[What is required]:
Tally every line in the listing that holds the string "über", then state the total and nothing more.

[Source material]:
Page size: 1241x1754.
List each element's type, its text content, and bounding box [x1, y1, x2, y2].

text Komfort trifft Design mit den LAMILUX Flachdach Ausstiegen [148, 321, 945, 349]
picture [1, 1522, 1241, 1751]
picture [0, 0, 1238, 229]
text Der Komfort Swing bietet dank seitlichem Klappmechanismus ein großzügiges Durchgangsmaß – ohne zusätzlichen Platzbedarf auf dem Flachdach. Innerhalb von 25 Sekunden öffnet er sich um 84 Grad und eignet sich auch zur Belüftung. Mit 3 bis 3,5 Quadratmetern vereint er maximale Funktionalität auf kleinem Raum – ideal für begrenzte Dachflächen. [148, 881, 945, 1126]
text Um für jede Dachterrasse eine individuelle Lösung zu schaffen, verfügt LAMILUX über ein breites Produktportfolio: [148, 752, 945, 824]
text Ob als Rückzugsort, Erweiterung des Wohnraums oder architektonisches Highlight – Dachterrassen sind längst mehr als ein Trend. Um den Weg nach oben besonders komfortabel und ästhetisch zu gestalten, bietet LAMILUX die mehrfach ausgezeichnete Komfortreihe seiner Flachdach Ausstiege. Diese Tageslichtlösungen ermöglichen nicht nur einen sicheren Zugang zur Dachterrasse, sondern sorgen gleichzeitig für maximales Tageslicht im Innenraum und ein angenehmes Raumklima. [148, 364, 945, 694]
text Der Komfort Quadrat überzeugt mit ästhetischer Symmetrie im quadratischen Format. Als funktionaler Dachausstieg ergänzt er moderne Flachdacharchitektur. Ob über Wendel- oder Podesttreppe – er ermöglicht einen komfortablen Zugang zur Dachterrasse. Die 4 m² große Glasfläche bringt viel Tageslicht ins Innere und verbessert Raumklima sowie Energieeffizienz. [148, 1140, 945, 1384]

[Response for this exercise]:
2